At this point in our “Challah-it-Forward” journey, we have established rhythms, both in terms of when we make the challah (Thursday night and Friday morning before school) and a recipe (after trying a variety, we settled on a honey whole-wheat version from Healthy Bread in Five Minutes a Day as our standard go-to).

But this past week, change was in the air, as we were invited over to one of Aviva’s friend’s homes for dinner on Friday. Milo is the newest and youngest member of Aviva’s preschool class, and from the moment he arrived, he and Aviva have been fast friends. They enjoy creative play, making music together (they both love Peter, Paul, and Mary), and making each other laugh.

It didn’t take long for Aviva to learn something very important about Milo--he’s allergic to eggs! And after seeing how her school enthusiastically accommodates his special diet, she was very eager to try making an egg-free challah for our dinner together.

How to make an egg-free challah? Search the Internet far and wide, and then hope that you’ve picked the right recipe. After trolling for a bit, I found a fairly straightforward recipe from Nava Atlas’ Vegkitchen website, submitted by Rachel Ornstein Packer. She created it for her son, who is also allergic to eggs, and tweaked and refined it before sharing.

For this recipe, instead of egg serving as a binding agent, the replacement includes combining canola oil, warm water, and baking powder, which are mixed and then added to the yeast slurry right before adding the flour. Aviva loved the bubbling action from the baking powder, and it almost felt like we were conducting a science experiment.

The resulting dough definitely felt different from our usual, and lacked some of the springiness and elasticity of our standby. But though I had my doubts, it rose, both before being placed in the oven, and during its 25-minute bake, and when finally taken out, the brushing of canola oil (as opposed to the traditional egg-wash) had done its trick, with a soft brown sheen seen throughout the crust.


The true test, of course, was how it tasted! And you know, it was surprisingly soft, chewy, and sweet. The parents enjoyed it, but the kids devoured it, and that says a lot, yes?!

A few takeaways that stuck with me from this experience:

First, I never appreciated just how much of our food contains egg products. To be restricted to egg-free fare takes a LOT of effort, and I can imagine folks could feel “left out” at times when navigating culinary offerings out in the world. And for those who are gluten-intolerant, the same lesson applies.

Second, there are alternatives to dishes with eggs that are not too difficult. It just takes a little research and a little flexibility, and patience with oneself as one ventures into this new territory.
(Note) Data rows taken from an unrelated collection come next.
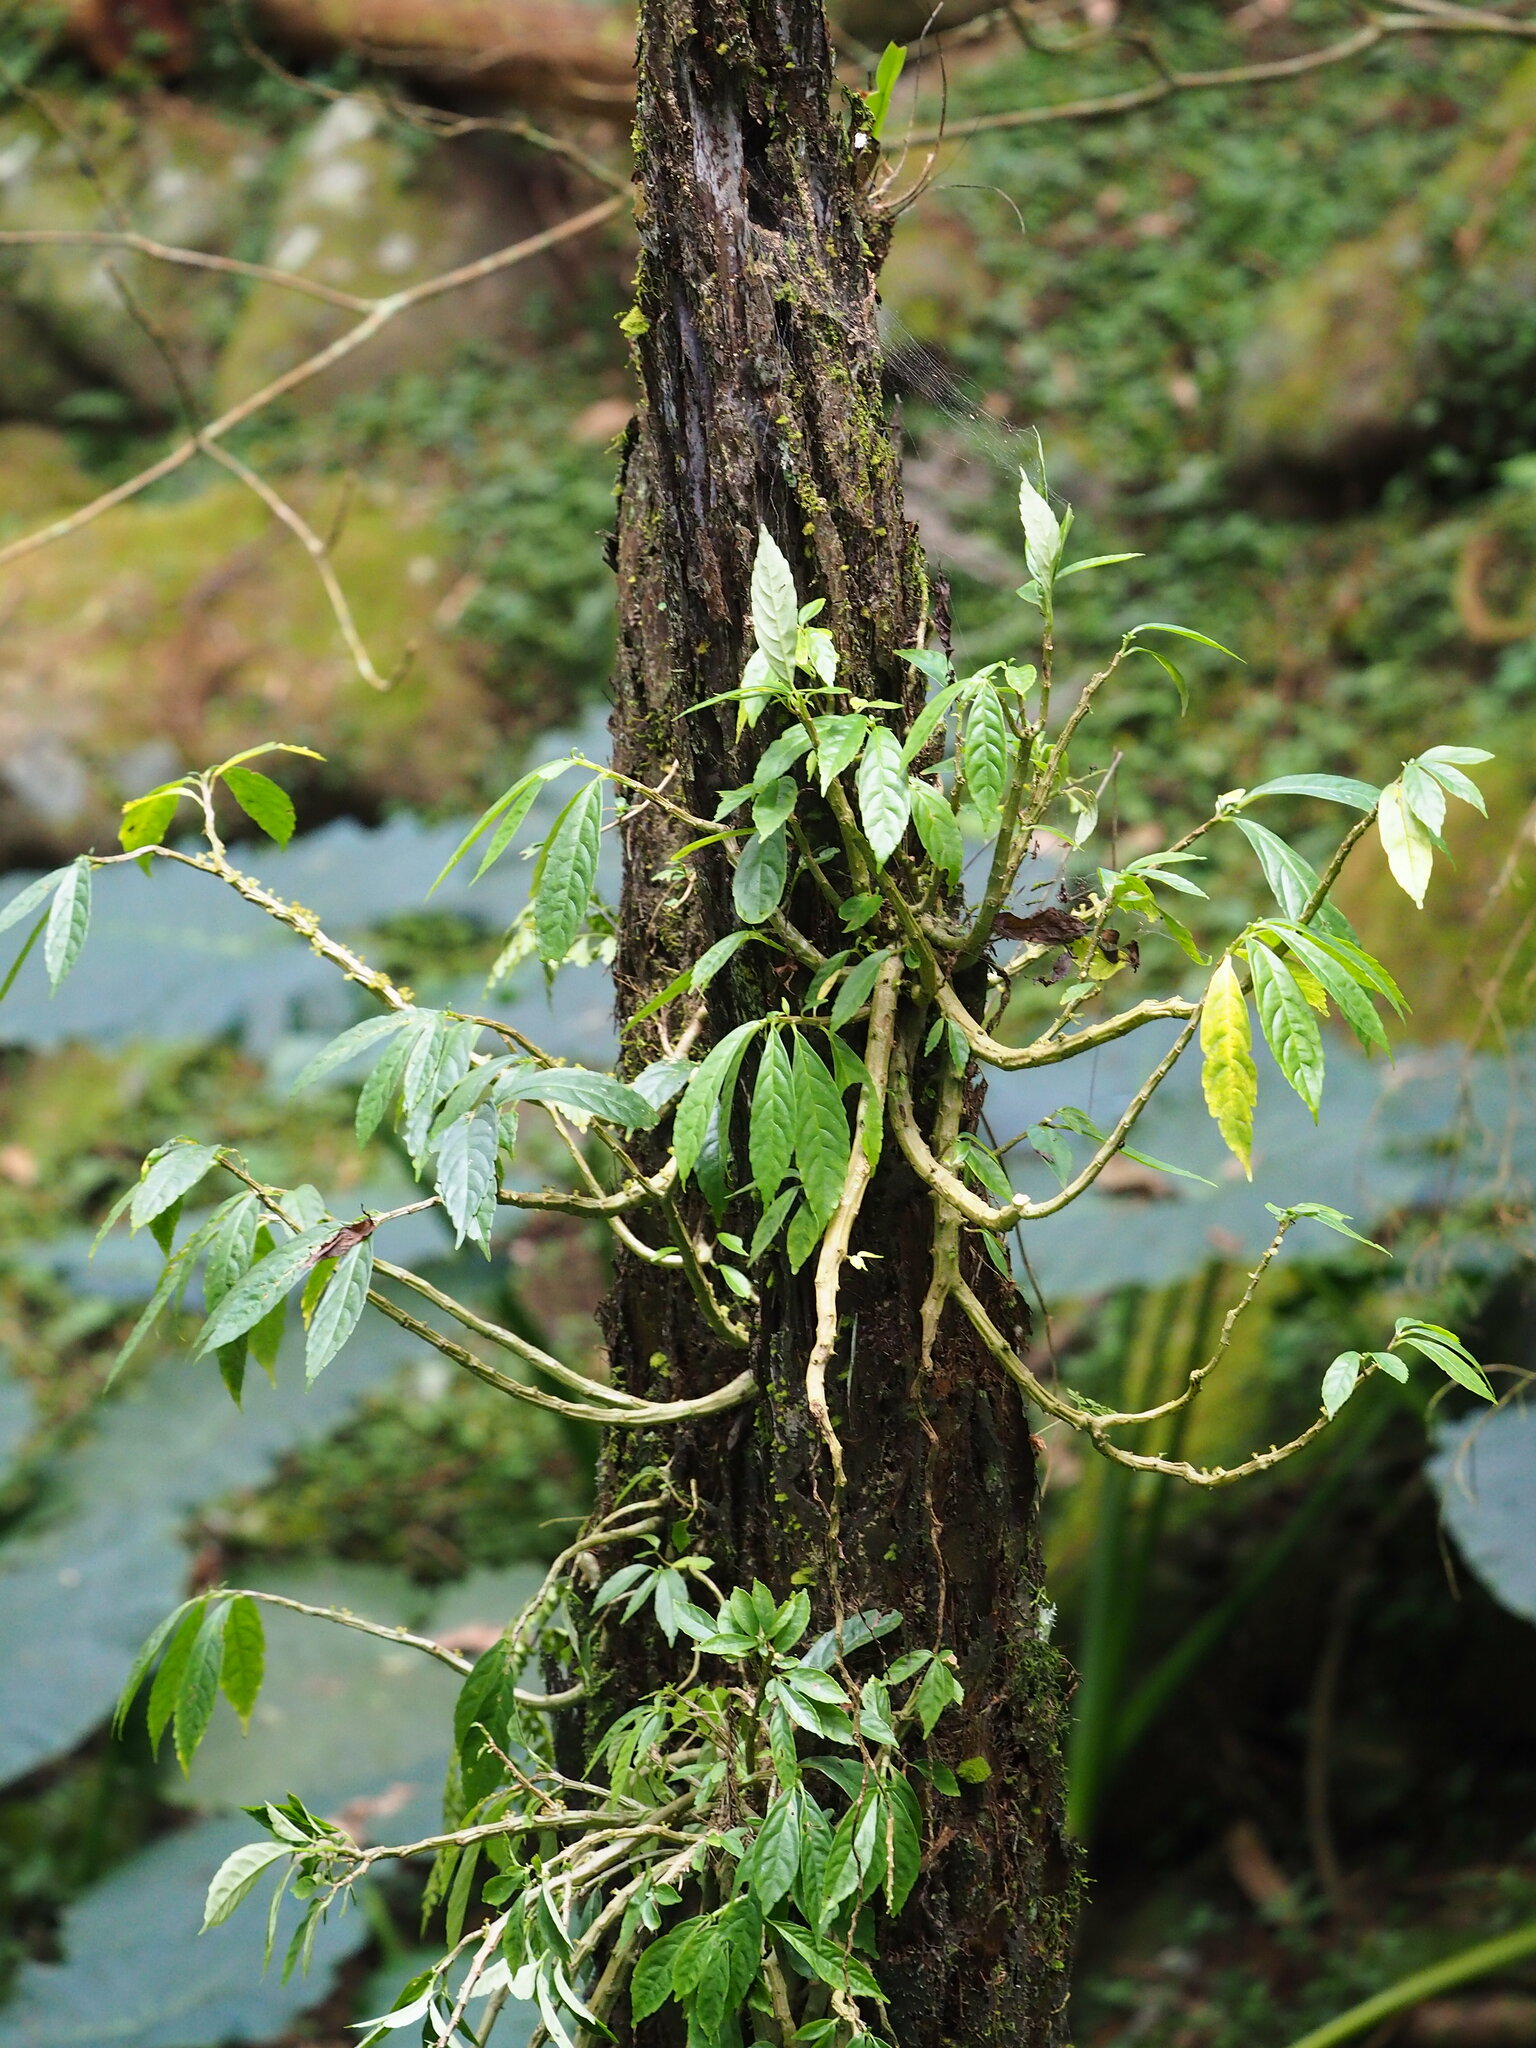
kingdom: Plantae
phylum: Tracheophyta
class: Magnoliopsida
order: Rosales
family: Urticaceae
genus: Procris
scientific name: Procris
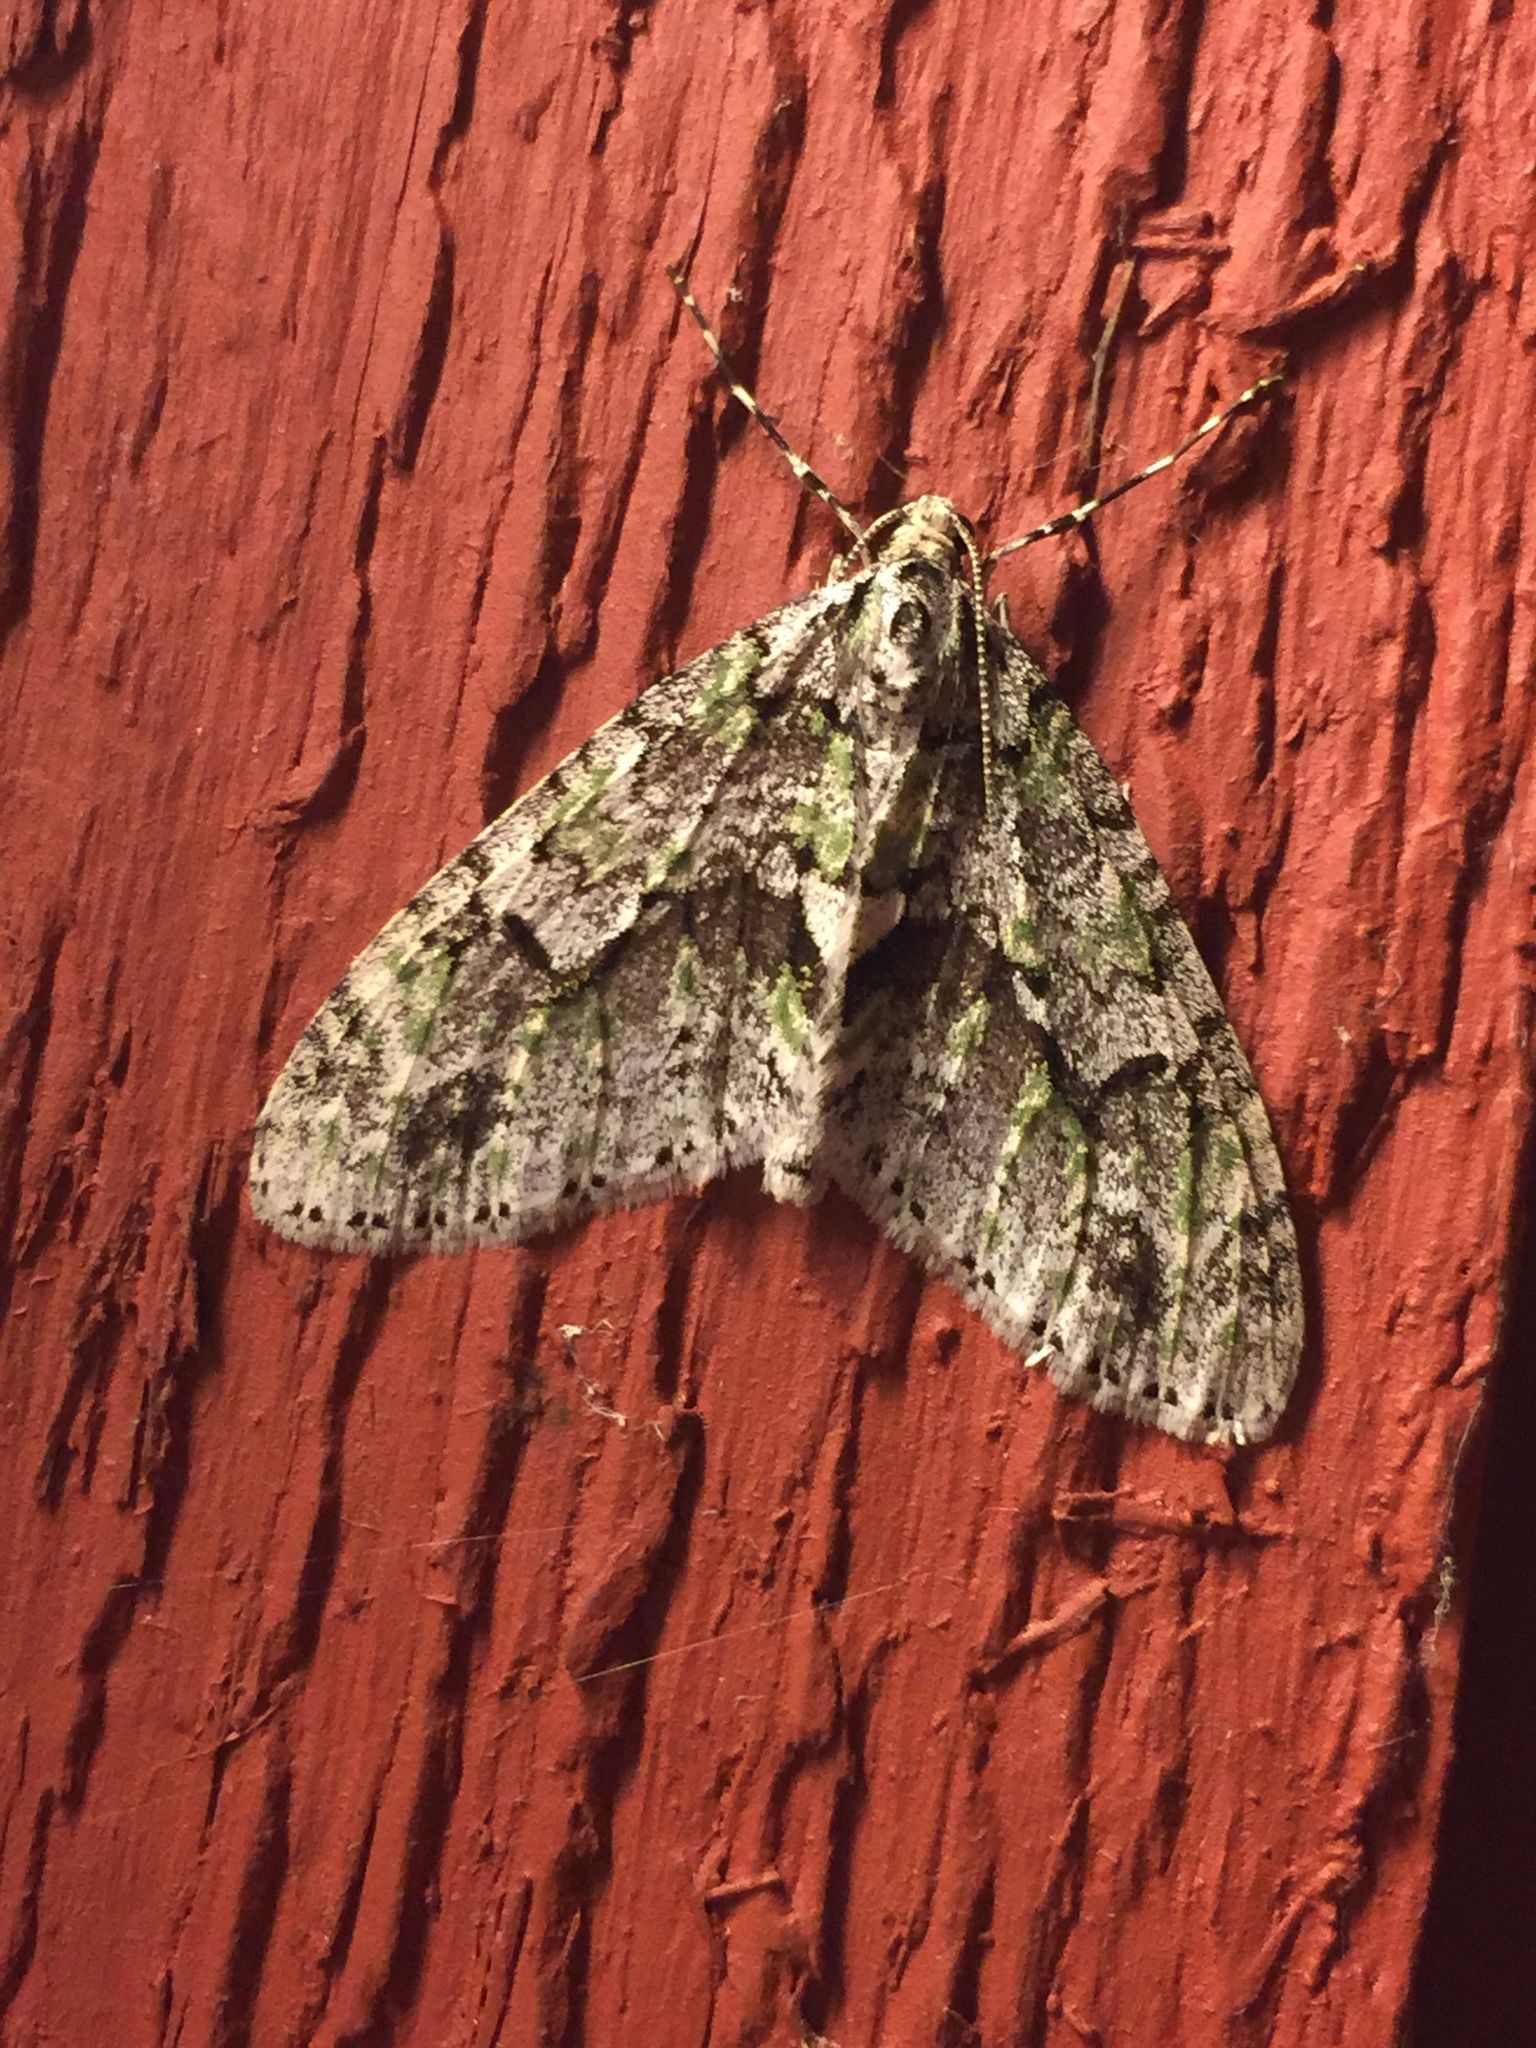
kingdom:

And finally, accommodating someone’s food allergy can make the receiver feel appreciative, but it also makes the maker or provider of the food feel good as well, knowing that everyone, and not just most, can partake of and enjoy the meal at hand. It happened on Friday night with challah, and it happened on Sunday, when we served vegan cupcakes for Aviva’s Birthday celebration, with Milo in mind when ordering. My, how those Saturn Café delicacies (both chocolate and carrot varieties) were literally out-of-this world, pun intended!